Our conversation took once a different turn, as I asked Fay Vincent a question I had long longed to ask him. “How, Fay,” I asked, “How does one person serve in the many roles you have served? How can one person play key roles with the SEC, with Columbia Pictures, with Coca-Cola, and then with Major League Baseball, roles demanding so many disparate responsibilities and talents? How can one person do all this? Are there really four or five Fay Vincents?” Fay’s answer came swiftly: “I handled,” he said, “I managed so many different roles because I studied history at a liberal arts college.” Fay said “history” because he majored in history at Williams, but he might have said Mathematics or Russian or Economics.
I, of course, loved the answer because I was already then the president of another liberal arts college, a lovely college in central Ohio, and I asked Fay to expand a bit. “Well,” he continued, “It’s just this: A liberal arts education allows one to put things into context.” “A liberal arts education allows one to put things into context.”
Fay Vincent was right. And Fay Vincent is not alone:
— Here is Henry Adams: “Of all of the branches of education, the science of gauging people and events by their relative importance defies study most insolently.” (The Education of Henry Adams, p. 391)
— Or, closer to home, here is Omaha investment guru, no, not Warren Buffett, but another revered Omaha investor, Wally Weitz: “There are an infinite number of facts that you can learn about a company, but there usually two or three very important variables that make the company succeed or fail. A lot of Wall Street gets so bogged down in the minutiae and details that it misses these two or three big things that make or break the investment. Part of what worked for me over the years is being able to distinguish what matters from what doesn’t.”

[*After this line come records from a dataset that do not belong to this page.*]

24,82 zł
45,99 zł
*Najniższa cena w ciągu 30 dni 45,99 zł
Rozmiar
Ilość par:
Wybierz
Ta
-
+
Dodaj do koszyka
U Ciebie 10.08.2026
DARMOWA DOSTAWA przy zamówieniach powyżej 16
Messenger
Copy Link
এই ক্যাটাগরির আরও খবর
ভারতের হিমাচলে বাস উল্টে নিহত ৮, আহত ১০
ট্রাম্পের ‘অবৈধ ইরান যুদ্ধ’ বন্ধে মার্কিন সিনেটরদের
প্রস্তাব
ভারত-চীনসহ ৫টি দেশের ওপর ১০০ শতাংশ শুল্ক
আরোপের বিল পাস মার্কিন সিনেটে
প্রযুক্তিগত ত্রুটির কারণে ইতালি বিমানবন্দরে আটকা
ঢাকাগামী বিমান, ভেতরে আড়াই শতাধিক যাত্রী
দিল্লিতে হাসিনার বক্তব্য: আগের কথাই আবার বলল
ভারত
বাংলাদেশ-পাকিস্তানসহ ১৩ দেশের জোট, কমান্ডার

— Or, finally, here is what his fellow admirals said about Jackie Fisher, the greatest of the British military leaders in WWI : “He wasn’t the smartest, or the tallest, or the best looking, or the finest speaker, or the best educated admiral. But he knew what mattered and what did not matter.”

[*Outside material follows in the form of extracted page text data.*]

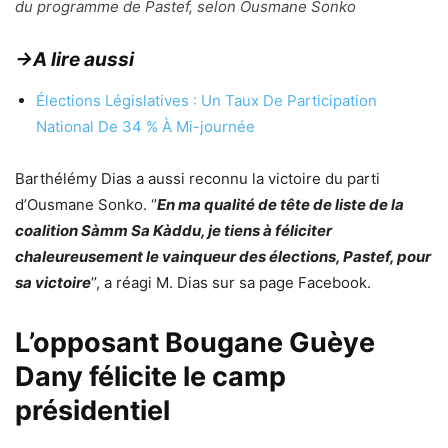
du programme de Pastef, selon Ousmane Sonko
→A lire aussi
Élections Législatives : Un Taux De Participation
National De 34 % À Mi-journée
Barthélémy Dias a aussi reconnu la victoire du parti
d’Ousmane Sonko. ‘’
En ma qualité de tête de liste de la
coalition Sàmm Sa Kàddu, je tiens à féliciter
chaleureusement le vainqueur des élections, Pastef, pour
sa victoire
’’, a réagi M. Dias sur sa page Facebook.
L’opposant Bougane Guèye
Dany félicite le camp
présidentiel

Our students will need, as physicians or attorneys or school teachers or social workers or business leaders or investment bankers or politicians or diplomats or environmental engineers or research scientists, they will need a sense of prospective, a guide to what matters in any important decision and to what does not matter. Discerning the difference between what matters and what does not is rarely easy. Putting things into context is always a challenge. But it comes to one far more readily and far more surely if she or he is the beneficiary of a liberal arts education.
VII. Conclusion
Let me conclude whence I began, here, at the University of South Dakota. There are, I know this without knowing their names, there are students and teachers at USD as talented, as committed, as hungry to teach and to learn as any anywhere. This is a great university, one of which you deserve to be very proud. And I am bold this evening to share your pride in the University of South Dakota. Thank you.